Crédit Agricole reaches conditional agreement to acquire Kas Bank for £163m

Crédit Agricole has reached a conditional agreement to acquire Kas Bank for €188m (£163m) in order to greater export its expertise in servicing institutional investors, including pension funds, across European markets serviced by Crédit Agricole.

Crédit Agricole’s all-cash public offer was worth €12.75 per share and represents a premium of 110 per cent over the closing price of Kas Bank on 22 February 2019.

The offer has received unanimous support from the managing board and supervisory board of Kas Bank and is expected to be completed in Q3 2019, subject customary conditions, including approvals from the Dutch Central Bank and European Central Bank.

Crédit Agricole will fund the transaction from its own finances and has agreed on an integration plan with Kas Bank for the period after the completion of the offer.

Commenting on the announcement, Kas Bank chairman of the managing board, Sikko van Katwijk said: “The agreement we reached today marks the start of a new era for all of us. Teaming up with Crédit Agricole increases our competitive strength and enhances our investment and innovation power in a market where scale is an increasingly important factor.

“Our Dutch, German and UK clients will benefit from the critical size with more than €2.8trn assets under custody, the solid capital position and the extended product range this combination will bring.”

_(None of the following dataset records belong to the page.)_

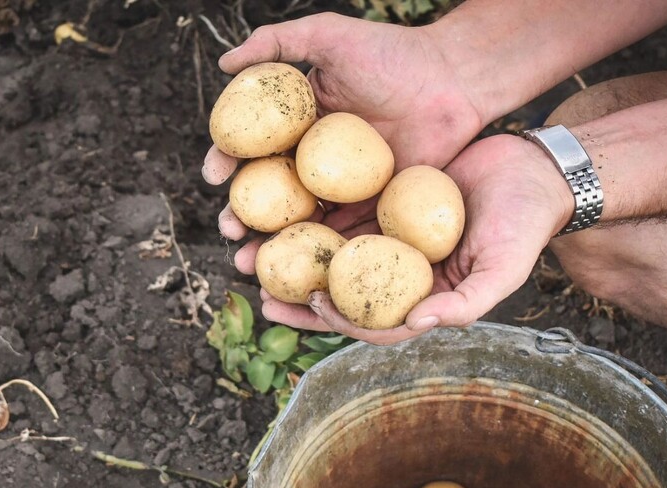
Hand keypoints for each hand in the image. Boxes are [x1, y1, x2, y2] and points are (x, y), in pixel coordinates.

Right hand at [204, 12, 486, 236]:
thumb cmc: (391, 53)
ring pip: (297, 221)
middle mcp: (313, 158)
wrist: (452, 81)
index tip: (214, 175)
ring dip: (269, 245)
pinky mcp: (371, 207)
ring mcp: (341, 187)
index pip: (252, 147)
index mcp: (296, 122)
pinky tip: (297, 272)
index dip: (227, 161)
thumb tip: (224, 62)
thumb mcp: (328, 35)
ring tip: (247, 261)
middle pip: (267, 193)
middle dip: (240, 215)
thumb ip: (275, 42)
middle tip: (228, 230)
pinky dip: (315, 254)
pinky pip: (339, 233)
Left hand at [244, 134, 573, 344]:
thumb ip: (465, 303)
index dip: (339, 320)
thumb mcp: (502, 269)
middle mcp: (400, 276)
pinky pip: (341, 214)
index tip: (309, 302)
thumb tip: (414, 327)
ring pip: (333, 256)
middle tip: (261, 293)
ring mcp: (389, 241)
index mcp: (424, 301)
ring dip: (295, 258)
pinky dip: (313, 217)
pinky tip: (282, 208)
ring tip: (254, 252)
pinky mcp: (383, 205)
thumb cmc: (524, 224)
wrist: (532, 169)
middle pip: (341, 295)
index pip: (373, 324)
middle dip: (299, 299)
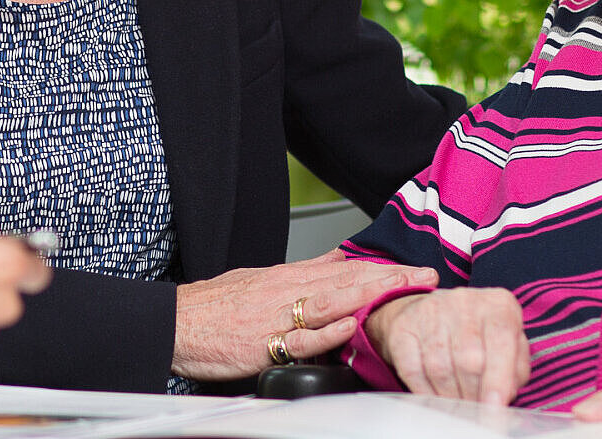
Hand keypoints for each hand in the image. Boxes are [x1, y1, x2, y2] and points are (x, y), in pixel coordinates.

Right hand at [171, 253, 437, 379]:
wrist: (175, 323)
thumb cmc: (215, 306)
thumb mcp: (262, 278)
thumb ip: (304, 271)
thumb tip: (340, 258)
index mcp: (288, 277)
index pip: (346, 268)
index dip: (384, 267)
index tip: (416, 269)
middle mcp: (287, 292)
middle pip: (347, 280)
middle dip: (390, 278)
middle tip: (426, 277)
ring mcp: (276, 317)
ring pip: (330, 302)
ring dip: (369, 296)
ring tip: (402, 292)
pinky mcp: (263, 344)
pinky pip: (299, 339)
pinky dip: (326, 333)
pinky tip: (349, 327)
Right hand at [364, 288, 527, 404]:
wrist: (437, 313)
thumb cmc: (482, 336)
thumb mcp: (511, 346)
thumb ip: (516, 370)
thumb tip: (503, 396)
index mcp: (498, 305)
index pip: (502, 341)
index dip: (498, 379)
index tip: (494, 407)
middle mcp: (465, 302)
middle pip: (469, 359)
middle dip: (473, 394)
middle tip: (475, 409)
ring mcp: (431, 311)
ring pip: (440, 367)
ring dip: (450, 396)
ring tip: (457, 403)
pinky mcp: (403, 326)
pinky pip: (413, 370)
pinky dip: (425, 392)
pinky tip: (435, 396)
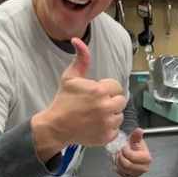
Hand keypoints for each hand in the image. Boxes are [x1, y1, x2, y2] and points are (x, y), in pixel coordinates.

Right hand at [32, 38, 126, 160]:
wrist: (56, 126)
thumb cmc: (63, 101)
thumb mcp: (70, 78)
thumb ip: (80, 59)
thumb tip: (78, 40)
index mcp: (100, 91)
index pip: (116, 86)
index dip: (107, 89)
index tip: (95, 93)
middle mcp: (107, 106)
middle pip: (121, 100)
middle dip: (111, 101)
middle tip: (96, 105)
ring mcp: (108, 123)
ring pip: (120, 115)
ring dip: (111, 115)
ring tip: (96, 115)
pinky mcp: (108, 136)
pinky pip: (116, 129)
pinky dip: (108, 128)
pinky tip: (96, 125)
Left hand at [114, 128, 151, 176]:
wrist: (135, 153)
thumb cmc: (135, 146)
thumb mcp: (135, 140)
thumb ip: (137, 135)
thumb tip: (139, 130)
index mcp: (147, 158)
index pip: (134, 157)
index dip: (126, 152)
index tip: (123, 148)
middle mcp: (144, 167)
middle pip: (128, 165)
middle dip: (121, 158)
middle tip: (119, 152)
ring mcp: (138, 174)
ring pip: (124, 171)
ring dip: (118, 163)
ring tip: (118, 156)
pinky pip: (123, 175)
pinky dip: (118, 168)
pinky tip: (118, 162)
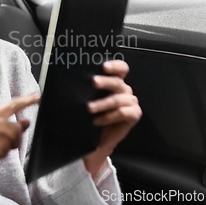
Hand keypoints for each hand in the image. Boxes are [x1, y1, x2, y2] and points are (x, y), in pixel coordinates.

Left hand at [84, 60, 141, 176]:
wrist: (96, 139)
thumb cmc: (90, 116)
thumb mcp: (86, 99)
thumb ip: (86, 89)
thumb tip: (71, 78)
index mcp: (115, 82)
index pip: (121, 69)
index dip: (115, 65)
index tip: (103, 66)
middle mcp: (124, 90)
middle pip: (118, 82)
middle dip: (105, 81)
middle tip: (93, 82)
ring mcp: (130, 102)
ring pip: (118, 98)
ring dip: (103, 103)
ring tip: (89, 108)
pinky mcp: (134, 115)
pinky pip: (123, 113)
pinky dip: (109, 116)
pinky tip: (97, 121)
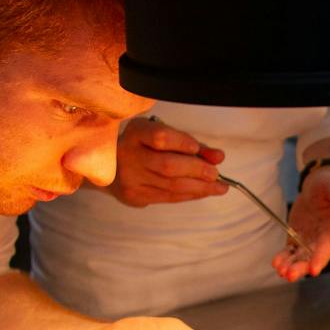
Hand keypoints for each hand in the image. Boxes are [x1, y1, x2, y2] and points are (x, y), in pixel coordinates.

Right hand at [107, 117, 228, 206]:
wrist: (110, 166)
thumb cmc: (143, 146)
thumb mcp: (162, 135)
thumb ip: (189, 144)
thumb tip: (218, 157)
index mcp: (137, 132)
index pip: (161, 137)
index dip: (182, 143)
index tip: (198, 149)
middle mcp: (130, 154)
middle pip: (168, 166)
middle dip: (197, 171)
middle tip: (216, 174)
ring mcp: (130, 178)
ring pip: (171, 186)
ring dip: (200, 188)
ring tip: (219, 187)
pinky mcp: (135, 195)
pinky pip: (168, 198)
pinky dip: (189, 195)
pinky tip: (203, 192)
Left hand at [274, 165, 329, 281]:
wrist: (320, 184)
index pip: (328, 247)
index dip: (320, 258)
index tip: (314, 270)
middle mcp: (324, 239)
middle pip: (313, 258)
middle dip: (302, 267)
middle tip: (290, 274)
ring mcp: (310, 241)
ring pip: (301, 258)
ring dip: (291, 266)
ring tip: (281, 270)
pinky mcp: (298, 238)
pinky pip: (290, 251)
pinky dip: (284, 258)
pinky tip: (277, 263)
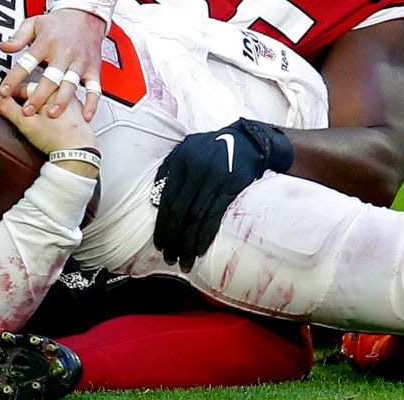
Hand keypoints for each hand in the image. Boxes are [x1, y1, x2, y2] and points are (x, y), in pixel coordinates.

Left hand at [0, 9, 105, 121]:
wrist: (86, 15)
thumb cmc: (58, 23)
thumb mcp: (34, 23)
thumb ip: (18, 37)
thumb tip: (3, 47)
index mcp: (47, 41)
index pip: (27, 62)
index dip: (14, 78)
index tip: (3, 91)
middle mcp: (64, 52)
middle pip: (50, 77)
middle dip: (38, 96)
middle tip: (27, 111)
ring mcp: (80, 61)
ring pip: (70, 83)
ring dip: (61, 101)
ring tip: (51, 114)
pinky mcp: (93, 68)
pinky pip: (94, 88)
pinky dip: (92, 103)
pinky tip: (85, 116)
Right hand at [0, 90, 96, 176]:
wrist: (79, 155)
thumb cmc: (58, 138)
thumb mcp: (26, 122)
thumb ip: (8, 108)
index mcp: (55, 88)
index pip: (26, 85)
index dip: (12, 92)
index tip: (3, 97)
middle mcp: (67, 93)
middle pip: (39, 92)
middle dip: (24, 99)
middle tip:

The agreement will see Kas Bank become Crédit Agricole’s “global centre of excellence for pension fund business”, and hopes that it will improve Crédit Agricole’s pension fund offering around the globe.

Crédit Agricole CEO, Jean François Abadie added: “Crédit Agricole will further strengthen its expertise in servicing institutional investors such as pension funds and insurance companies, in order to distribute these services on a global basis.

“The combination is anticipated to create value for our shareholders and will broaden and deepen our offering in Europe. We are convinced that the offer is in the interests of both companies’ stakeholders.”